#### Provided data ####

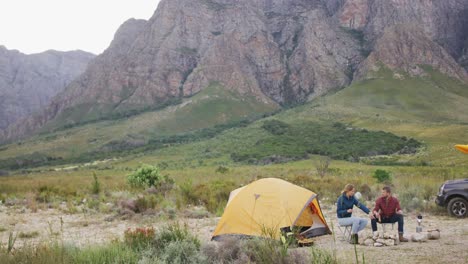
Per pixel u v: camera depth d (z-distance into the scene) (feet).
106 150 650.43
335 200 61.62
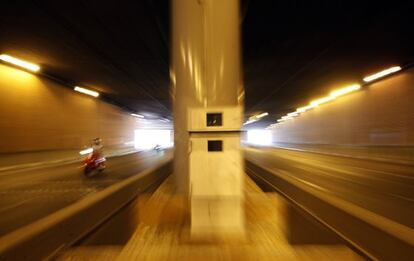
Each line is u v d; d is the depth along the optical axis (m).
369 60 23.52
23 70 23.88
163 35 18.31
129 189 6.50
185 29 6.19
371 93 30.69
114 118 48.81
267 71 26.61
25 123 24.12
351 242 3.81
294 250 4.34
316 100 46.06
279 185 8.20
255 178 13.00
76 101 34.31
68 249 3.63
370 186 15.00
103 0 14.01
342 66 25.25
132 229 6.54
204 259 4.04
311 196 5.41
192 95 6.14
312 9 14.81
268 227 5.59
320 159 32.81
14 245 2.64
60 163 27.42
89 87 34.78
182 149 6.50
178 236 4.92
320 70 26.50
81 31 17.70
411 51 21.48
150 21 16.30
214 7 6.13
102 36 18.42
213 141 4.77
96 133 40.50
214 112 4.76
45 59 22.86
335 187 14.68
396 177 18.33
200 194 4.72
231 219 4.70
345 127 37.50
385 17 15.82
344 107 37.75
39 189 14.20
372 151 29.84
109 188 5.65
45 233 3.15
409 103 24.50
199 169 4.75
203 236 4.66
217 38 6.11
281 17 15.61
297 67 25.34
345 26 16.92
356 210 3.91
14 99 22.72
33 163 24.88
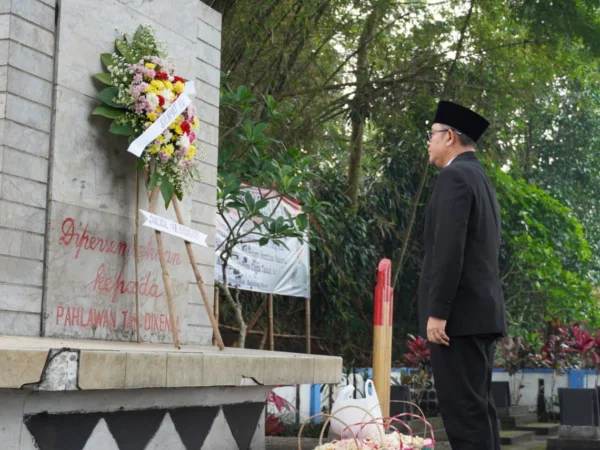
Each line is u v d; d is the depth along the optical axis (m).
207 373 3.88
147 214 4.48
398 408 8.37
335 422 4.79
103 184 4.60
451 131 4.59
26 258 4.14
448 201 4.25
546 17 10.93
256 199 8.70
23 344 3.27
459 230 4.20
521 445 10.54
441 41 11.88
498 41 11.88
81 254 4.44
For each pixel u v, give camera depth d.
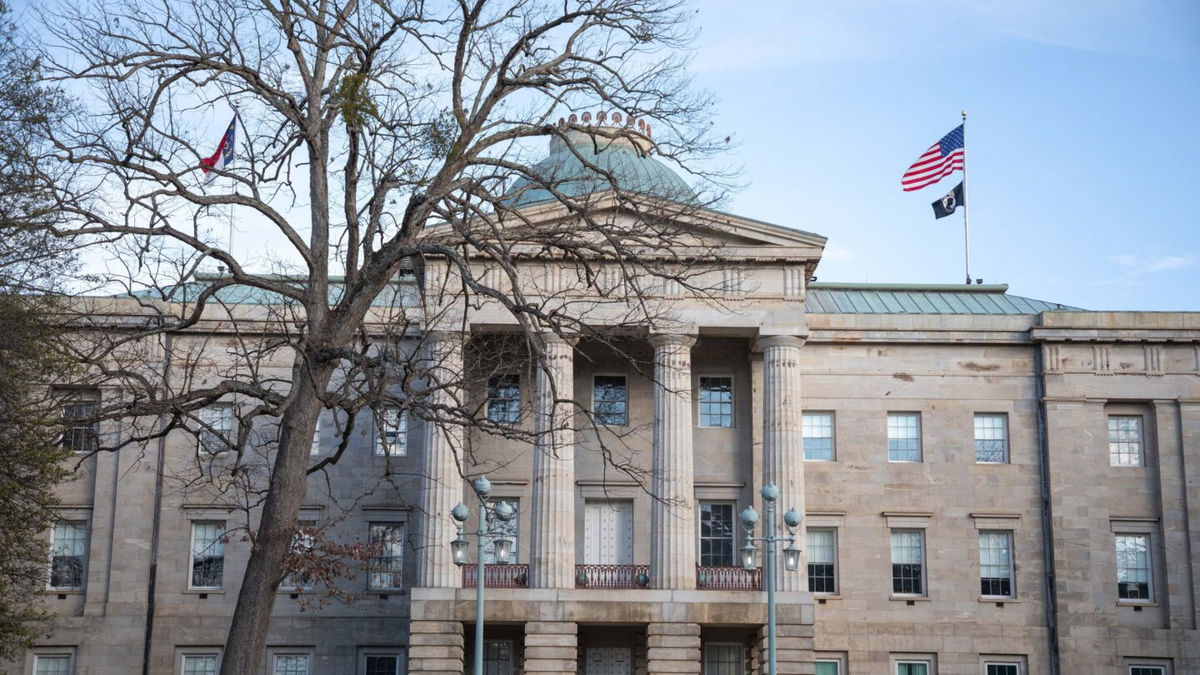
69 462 69.50
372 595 68.81
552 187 31.14
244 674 27.42
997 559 70.25
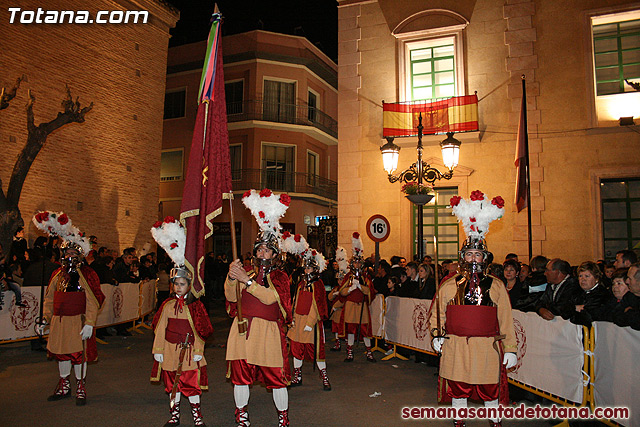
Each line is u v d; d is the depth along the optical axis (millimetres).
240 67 25906
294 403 6293
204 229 5426
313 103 27891
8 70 14461
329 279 14430
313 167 28016
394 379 7652
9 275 9219
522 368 6172
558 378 5477
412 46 14188
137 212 18547
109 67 17688
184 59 26609
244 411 5020
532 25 13102
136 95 18734
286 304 5016
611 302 5113
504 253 12719
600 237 12094
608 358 4820
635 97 12312
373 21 14492
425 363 8945
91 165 16891
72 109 12961
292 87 26422
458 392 4547
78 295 6340
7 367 8242
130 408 6039
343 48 14680
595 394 4996
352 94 14469
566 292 5734
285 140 25891
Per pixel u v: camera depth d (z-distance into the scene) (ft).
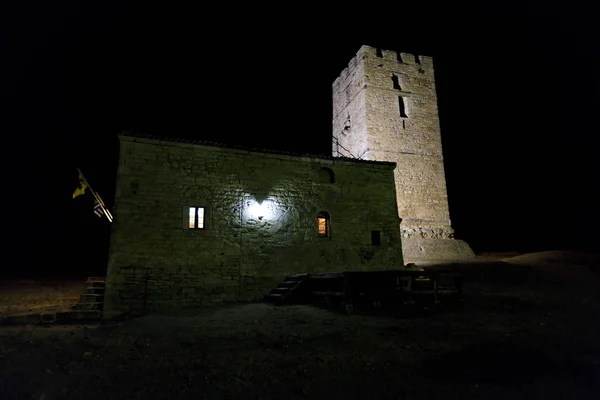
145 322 32.73
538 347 22.63
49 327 31.63
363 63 89.86
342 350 22.54
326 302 39.32
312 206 49.55
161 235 41.60
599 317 33.01
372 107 87.56
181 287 41.24
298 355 21.62
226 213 44.91
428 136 90.27
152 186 42.29
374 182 53.93
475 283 54.08
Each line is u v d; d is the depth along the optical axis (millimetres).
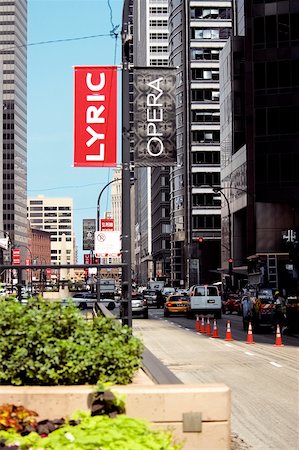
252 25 82250
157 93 17078
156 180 189250
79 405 6605
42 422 6266
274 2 81750
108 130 17469
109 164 17438
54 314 7801
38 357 7301
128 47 17062
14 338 7395
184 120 152000
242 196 88750
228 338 31969
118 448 4988
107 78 17500
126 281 15297
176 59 158750
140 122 17062
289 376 18531
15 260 125438
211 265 143500
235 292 79625
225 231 102875
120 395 6402
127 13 17094
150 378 7957
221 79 107812
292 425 11898
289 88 80750
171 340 32062
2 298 8516
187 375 18750
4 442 5418
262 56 81625
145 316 56750
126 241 16500
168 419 6426
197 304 55250
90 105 17500
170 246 178250
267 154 80688
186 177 150000
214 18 147625
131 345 7652
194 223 143875
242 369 20172
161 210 179875
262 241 80000
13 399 6621
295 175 80000
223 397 6449
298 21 81125
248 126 82875
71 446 5051
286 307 36250
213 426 6434
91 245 74250
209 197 144500
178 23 157625
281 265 77875
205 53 147250
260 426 11828
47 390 6688
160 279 176500
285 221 79750
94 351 7371
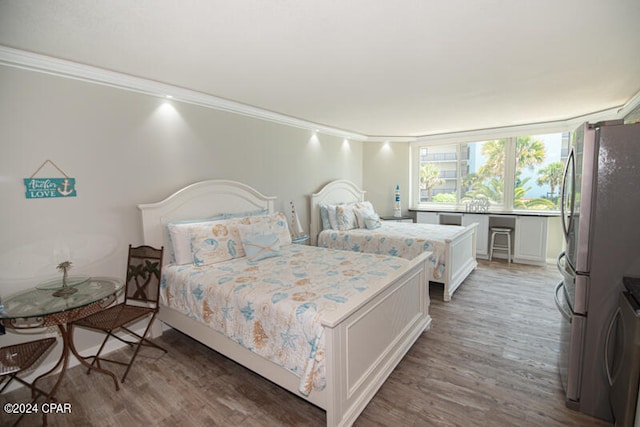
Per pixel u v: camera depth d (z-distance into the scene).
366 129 5.39
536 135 5.21
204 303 2.32
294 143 4.52
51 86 2.26
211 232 2.91
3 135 2.07
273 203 4.08
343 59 2.31
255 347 1.97
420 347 2.61
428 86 2.98
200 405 1.99
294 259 2.96
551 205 5.25
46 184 2.26
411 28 1.85
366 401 1.88
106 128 2.56
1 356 1.83
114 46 2.06
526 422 1.79
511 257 5.50
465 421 1.80
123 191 2.68
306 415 1.89
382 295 2.11
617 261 1.70
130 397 2.07
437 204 6.30
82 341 2.51
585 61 2.39
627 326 1.52
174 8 1.61
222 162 3.50
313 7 1.62
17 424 1.85
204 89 3.05
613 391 1.66
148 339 2.84
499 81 2.85
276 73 2.60
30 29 1.81
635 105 3.29
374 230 4.66
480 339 2.73
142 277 2.65
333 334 1.58
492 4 1.60
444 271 3.63
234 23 1.78
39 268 2.25
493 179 5.71
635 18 1.75
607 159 1.68
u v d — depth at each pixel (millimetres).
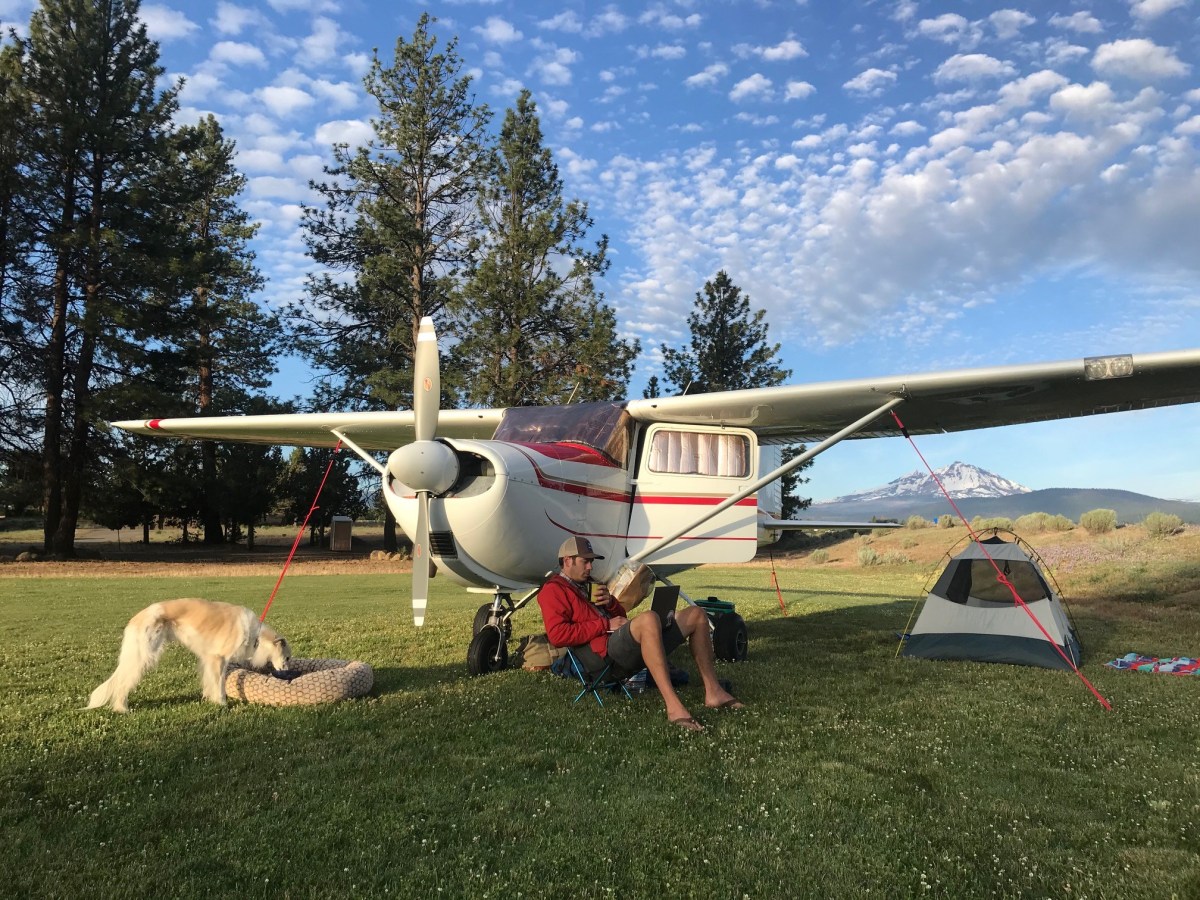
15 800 2619
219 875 2080
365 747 3254
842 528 8109
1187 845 2359
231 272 22656
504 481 4691
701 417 6266
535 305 21547
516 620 8305
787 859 2219
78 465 20766
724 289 25469
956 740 3453
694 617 4043
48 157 19406
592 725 3613
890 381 5492
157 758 3090
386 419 7586
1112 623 7902
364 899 1968
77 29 20453
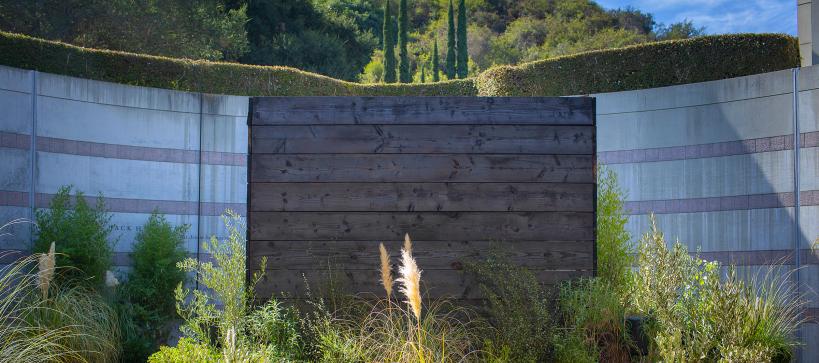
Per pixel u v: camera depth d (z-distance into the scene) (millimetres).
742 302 6645
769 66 10977
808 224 9711
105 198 11070
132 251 11273
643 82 11727
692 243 10977
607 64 12016
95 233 9828
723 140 10742
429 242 6102
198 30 26219
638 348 5820
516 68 12797
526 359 5496
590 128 6191
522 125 6188
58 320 7523
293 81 13148
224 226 12156
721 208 10680
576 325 5738
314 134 6188
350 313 6008
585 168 6164
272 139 6195
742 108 10555
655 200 11406
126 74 11875
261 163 6184
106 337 8125
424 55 59562
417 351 5164
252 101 6227
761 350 6000
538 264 6098
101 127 11078
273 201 6160
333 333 5527
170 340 10164
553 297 6059
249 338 5945
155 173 11648
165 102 11828
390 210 6125
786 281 9344
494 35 64312
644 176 11531
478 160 6156
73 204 10625
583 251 6121
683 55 11430
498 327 5836
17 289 7250
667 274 6242
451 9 49500
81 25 23328
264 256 6137
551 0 66562
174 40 25203
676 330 5703
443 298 6051
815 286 9570
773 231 10086
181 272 10430
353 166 6160
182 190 11898
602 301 5938
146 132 11602
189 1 25938
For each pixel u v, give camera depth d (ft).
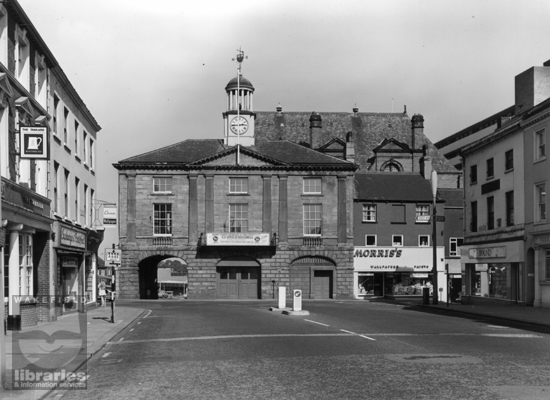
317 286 188.24
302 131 253.24
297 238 187.21
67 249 95.91
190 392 32.89
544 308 112.68
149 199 185.06
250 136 193.67
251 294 187.11
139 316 98.37
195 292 184.03
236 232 183.93
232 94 198.08
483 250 136.87
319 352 48.08
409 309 122.42
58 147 92.89
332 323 77.97
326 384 34.47
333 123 254.27
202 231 185.16
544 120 114.32
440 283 195.72
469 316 99.25
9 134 69.87
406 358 44.37
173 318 92.38
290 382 35.19
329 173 189.37
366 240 194.39
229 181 187.32
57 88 92.84
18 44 75.41
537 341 56.03
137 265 183.11
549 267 113.50
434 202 137.39
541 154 116.37
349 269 187.83
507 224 129.08
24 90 74.74
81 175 110.93
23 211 71.05
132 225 183.93
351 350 49.19
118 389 34.14
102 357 48.03
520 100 138.00
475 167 144.87
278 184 188.03
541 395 31.12
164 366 42.11
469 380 35.37
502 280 128.98
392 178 207.00
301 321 81.82
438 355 45.98
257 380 36.01
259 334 63.16
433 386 33.63
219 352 49.11
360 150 247.91
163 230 185.16
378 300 178.50
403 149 237.45
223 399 30.96
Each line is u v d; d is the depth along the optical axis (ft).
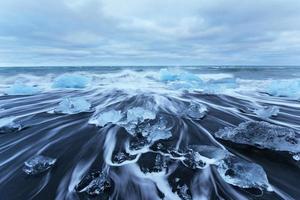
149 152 14.75
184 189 10.69
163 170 12.40
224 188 10.73
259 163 13.17
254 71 90.99
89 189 10.58
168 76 62.44
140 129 18.95
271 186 10.85
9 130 19.44
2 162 13.76
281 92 38.86
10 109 28.68
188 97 37.22
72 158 14.12
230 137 16.40
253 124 16.14
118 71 87.10
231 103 32.50
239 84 54.29
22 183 11.26
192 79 58.23
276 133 14.73
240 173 11.20
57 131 19.42
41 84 55.52
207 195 10.23
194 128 20.02
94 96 37.99
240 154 14.37
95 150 15.33
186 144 16.12
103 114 21.89
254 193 10.32
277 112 25.27
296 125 21.79
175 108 28.35
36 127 20.65
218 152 13.62
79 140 17.21
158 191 10.62
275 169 12.48
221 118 23.75
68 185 11.01
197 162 13.00
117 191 10.55
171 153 14.49
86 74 71.82
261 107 29.76
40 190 10.62
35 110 28.02
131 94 39.70
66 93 41.83
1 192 10.49
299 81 41.75
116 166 12.98
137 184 11.16
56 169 12.67
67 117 24.11
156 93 40.98
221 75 75.77
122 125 20.36
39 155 13.92
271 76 72.28
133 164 13.16
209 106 30.14
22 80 61.52
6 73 75.56
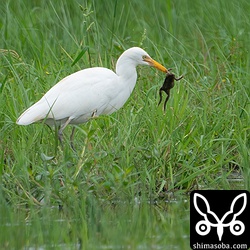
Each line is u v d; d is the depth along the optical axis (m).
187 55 18.81
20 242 11.38
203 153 13.94
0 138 14.07
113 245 11.16
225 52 18.48
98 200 12.97
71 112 14.12
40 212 12.69
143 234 11.68
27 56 18.25
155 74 16.91
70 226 12.03
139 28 20.25
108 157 13.36
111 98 14.52
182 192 13.41
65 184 12.89
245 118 15.27
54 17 20.22
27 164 13.41
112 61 17.05
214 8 20.83
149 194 13.17
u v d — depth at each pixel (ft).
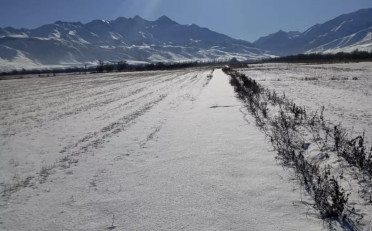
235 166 23.82
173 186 20.45
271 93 72.38
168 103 64.39
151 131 37.91
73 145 32.78
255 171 22.61
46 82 179.52
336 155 25.17
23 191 20.71
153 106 61.00
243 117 44.24
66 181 22.17
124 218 16.57
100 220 16.46
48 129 42.68
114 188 20.54
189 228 15.40
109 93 94.02
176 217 16.47
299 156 23.62
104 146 31.71
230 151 27.78
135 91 96.94
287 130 31.96
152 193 19.51
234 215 16.48
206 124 40.57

####

> **Problem requirements**
Using the data above, copy exactly the lines from the one containing "521 445 10.54" to the one containing "244 411 5020", inclusive. Exclude the pictures.

> **Completed task**
521 445 10.54
441 41 11.88
498 41 11.88
81 254 4.44
For each pixel u v, give camera depth d.
69 462 69.50
372 595 68.81
552 187 31.14
244 674 27.42
997 559 70.25
Each line is u v d; d is the depth along the optical axis (millimetres).
240 67 25906
294 403 6293
204 229 5426
313 103 27891
8 70 14461
329 279 14430
313 167 28016
394 379 7652
9 275 9219
522 368 6172
558 378 5477
412 46 14188
137 212 18547
109 67 17688
184 59 26609
244 411 5020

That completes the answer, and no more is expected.